• Exercise directions: Reproduce verbatim the items from the line containing "theravada\.ru—при копировании материалов" through the line containing "with Elmer FEM.", including both of those lines.

• Material provided:
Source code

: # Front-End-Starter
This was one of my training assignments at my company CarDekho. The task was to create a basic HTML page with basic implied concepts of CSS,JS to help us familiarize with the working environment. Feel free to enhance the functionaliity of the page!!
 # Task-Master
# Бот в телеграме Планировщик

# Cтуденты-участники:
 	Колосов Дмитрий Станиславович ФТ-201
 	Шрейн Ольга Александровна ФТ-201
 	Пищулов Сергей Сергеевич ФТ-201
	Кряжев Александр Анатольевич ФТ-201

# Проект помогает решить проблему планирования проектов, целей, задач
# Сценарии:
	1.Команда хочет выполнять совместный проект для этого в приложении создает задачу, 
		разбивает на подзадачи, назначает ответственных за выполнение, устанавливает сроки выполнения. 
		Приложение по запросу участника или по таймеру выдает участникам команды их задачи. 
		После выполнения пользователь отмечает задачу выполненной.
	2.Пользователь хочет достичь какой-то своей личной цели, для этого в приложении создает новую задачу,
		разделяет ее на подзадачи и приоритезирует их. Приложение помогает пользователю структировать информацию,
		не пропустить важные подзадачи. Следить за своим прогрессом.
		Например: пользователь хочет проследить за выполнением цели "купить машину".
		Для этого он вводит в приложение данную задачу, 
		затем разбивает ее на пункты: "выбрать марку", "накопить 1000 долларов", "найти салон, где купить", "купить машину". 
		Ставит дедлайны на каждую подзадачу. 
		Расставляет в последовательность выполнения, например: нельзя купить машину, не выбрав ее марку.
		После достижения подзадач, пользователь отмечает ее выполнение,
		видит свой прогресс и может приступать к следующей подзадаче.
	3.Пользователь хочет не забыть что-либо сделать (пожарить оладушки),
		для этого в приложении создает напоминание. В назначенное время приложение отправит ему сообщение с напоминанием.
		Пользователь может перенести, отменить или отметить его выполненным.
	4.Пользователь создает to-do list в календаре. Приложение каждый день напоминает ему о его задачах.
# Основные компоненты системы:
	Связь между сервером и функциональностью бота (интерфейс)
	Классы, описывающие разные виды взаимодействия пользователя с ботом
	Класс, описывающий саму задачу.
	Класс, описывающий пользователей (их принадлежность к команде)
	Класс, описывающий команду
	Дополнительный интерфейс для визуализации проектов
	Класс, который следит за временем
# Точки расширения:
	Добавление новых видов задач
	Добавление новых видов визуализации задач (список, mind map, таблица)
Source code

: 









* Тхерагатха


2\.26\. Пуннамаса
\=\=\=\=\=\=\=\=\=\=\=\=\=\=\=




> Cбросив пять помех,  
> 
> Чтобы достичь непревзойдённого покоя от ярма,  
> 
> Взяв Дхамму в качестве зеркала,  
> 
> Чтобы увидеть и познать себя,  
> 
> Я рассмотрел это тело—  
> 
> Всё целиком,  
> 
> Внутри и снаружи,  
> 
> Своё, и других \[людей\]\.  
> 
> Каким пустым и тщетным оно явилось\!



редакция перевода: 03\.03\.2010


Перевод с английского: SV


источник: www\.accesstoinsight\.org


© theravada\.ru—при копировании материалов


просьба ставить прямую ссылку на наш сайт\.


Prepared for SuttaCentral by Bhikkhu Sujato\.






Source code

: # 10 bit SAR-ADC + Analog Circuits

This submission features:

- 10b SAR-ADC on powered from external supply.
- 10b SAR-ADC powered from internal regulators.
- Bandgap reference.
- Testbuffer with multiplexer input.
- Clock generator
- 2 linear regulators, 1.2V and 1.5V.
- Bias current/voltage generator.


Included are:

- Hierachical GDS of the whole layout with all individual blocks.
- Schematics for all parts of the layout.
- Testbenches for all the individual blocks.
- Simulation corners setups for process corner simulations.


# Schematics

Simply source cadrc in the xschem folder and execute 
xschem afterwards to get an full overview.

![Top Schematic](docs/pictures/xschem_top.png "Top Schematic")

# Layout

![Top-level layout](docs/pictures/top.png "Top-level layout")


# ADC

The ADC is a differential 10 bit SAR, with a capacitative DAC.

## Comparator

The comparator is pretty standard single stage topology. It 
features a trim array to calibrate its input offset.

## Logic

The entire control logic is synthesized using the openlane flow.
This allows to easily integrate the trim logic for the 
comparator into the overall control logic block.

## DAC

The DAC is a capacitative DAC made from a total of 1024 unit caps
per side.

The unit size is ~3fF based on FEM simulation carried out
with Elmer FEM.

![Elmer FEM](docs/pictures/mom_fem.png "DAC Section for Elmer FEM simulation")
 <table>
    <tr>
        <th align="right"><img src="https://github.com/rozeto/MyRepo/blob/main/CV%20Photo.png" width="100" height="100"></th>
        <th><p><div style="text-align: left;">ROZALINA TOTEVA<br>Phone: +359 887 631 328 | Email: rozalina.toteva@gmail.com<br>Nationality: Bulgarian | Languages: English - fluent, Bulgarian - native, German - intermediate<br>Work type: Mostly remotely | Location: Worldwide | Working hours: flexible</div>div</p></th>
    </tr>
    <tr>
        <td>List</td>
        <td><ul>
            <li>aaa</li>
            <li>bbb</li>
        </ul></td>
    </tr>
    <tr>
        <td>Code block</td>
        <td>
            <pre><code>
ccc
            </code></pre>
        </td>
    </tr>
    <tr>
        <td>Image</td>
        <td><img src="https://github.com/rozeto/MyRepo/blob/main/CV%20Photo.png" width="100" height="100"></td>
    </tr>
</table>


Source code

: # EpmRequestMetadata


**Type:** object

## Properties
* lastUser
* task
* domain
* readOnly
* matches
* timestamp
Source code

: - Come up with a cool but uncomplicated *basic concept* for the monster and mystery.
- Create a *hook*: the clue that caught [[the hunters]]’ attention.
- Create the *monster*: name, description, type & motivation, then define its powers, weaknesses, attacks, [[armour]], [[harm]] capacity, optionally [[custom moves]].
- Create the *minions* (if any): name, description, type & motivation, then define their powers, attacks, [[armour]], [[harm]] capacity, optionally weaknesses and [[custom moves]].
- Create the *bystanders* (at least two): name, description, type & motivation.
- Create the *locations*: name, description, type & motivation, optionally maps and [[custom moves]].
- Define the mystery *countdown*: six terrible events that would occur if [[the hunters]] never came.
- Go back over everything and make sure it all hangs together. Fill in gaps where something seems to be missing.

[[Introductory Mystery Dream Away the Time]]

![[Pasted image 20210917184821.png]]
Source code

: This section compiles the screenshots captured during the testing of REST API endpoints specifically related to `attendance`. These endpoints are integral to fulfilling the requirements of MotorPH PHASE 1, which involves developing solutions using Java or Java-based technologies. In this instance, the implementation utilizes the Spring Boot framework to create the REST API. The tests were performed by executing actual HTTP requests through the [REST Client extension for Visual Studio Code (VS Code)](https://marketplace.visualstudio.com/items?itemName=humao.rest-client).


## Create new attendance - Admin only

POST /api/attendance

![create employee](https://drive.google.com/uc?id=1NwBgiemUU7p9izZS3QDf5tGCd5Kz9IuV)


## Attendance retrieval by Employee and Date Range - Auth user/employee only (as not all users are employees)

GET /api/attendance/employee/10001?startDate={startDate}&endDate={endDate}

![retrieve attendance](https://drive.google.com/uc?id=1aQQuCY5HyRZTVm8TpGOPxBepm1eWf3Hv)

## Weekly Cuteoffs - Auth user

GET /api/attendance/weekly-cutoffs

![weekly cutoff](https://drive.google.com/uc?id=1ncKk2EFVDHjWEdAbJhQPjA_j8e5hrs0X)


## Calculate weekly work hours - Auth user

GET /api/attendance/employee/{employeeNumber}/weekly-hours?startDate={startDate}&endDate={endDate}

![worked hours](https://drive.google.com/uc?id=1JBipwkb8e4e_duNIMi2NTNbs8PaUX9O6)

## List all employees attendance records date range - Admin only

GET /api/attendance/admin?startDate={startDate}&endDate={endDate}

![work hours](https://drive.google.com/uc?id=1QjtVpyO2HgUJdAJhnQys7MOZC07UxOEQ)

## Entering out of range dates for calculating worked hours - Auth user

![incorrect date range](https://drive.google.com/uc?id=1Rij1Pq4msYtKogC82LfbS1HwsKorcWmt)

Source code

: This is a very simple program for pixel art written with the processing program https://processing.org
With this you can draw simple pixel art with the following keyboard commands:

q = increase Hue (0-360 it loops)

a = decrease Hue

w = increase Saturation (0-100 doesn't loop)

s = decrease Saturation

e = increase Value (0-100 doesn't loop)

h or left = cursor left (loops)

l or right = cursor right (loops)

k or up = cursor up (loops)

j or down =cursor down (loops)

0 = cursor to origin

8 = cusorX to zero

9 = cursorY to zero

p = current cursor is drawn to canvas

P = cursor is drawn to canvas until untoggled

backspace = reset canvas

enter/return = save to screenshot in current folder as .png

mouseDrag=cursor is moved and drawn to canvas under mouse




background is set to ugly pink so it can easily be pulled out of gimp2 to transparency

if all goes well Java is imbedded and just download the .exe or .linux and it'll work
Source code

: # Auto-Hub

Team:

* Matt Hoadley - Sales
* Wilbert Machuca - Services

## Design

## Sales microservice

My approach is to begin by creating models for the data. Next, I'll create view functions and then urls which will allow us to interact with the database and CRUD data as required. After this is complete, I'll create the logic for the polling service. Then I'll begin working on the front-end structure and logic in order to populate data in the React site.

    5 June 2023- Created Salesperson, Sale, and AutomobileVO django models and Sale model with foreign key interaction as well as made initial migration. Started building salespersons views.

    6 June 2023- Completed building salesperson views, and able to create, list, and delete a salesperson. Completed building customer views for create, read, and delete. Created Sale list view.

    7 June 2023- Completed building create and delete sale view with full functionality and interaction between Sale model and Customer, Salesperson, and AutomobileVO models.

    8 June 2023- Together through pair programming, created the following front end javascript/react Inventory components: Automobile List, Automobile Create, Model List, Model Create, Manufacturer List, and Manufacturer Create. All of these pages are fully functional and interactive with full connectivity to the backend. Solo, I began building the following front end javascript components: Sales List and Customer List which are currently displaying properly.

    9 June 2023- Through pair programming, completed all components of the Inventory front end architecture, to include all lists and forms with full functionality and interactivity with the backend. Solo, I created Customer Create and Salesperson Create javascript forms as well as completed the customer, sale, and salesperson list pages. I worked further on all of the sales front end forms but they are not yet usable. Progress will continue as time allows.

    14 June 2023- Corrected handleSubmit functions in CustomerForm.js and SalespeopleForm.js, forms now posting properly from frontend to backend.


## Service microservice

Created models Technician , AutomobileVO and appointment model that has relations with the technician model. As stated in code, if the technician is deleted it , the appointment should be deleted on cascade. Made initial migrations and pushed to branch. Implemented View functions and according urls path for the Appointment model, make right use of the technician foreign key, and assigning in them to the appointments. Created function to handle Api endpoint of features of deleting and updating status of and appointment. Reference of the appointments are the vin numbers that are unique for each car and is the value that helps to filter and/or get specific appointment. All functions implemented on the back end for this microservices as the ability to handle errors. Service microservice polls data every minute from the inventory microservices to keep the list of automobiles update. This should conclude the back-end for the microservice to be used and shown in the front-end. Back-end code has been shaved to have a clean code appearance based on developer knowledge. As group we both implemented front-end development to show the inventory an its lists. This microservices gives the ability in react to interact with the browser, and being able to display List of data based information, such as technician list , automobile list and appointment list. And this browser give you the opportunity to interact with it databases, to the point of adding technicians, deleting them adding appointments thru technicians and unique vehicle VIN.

• Task solution:
© theravada\.ru—при копировании материалов


просьба ставить прямую ссылку на наш сайт\.


Prepared for SuttaCentral by Bhikkhu Sujato\.






Source code

: # 10 bit SAR-ADC + Analog Circuits

This submission features:

- 10b SAR-ADC on powered from external supply.
- 10b SAR-ADC powered from internal regulators.
- Bandgap reference.
- Testbuffer with multiplexer input.
- Clock generator
- 2 linear regulators, 1.2V and 1.5V.
- Bias current/voltage generator.


Included are:

- Hierachical GDS of the whole layout with all individual blocks.
- Schematics for all parts of the layout.
- Testbenches for all the individual blocks.
- Simulation corners setups for process corner simulations.


# Schematics

Simply source cadrc in the xschem folder and execute 
xschem afterwards to get an full overview.

![Top Schematic](docs/pictures/xschem_top.png "Top Schematic")

# Layout

![Top-level layout](docs/pictures/top.png "Top-level layout")


# ADC

The ADC is a differential 10 bit SAR, with a capacitative DAC.

## Comparator

The comparator is pretty standard single stage topology. It 
features a trim array to calibrate its input offset.

## Logic

The entire control logic is synthesized using the openlane flow.
This allows to easily integrate the trim logic for the 
comparator into the overall control logic block.

## DAC

The DAC is a capacitative DAC made from a total of 1024 unit caps
per side.

The unit size is ~3fF based on FEM simulation carried out
with Elmer FEM.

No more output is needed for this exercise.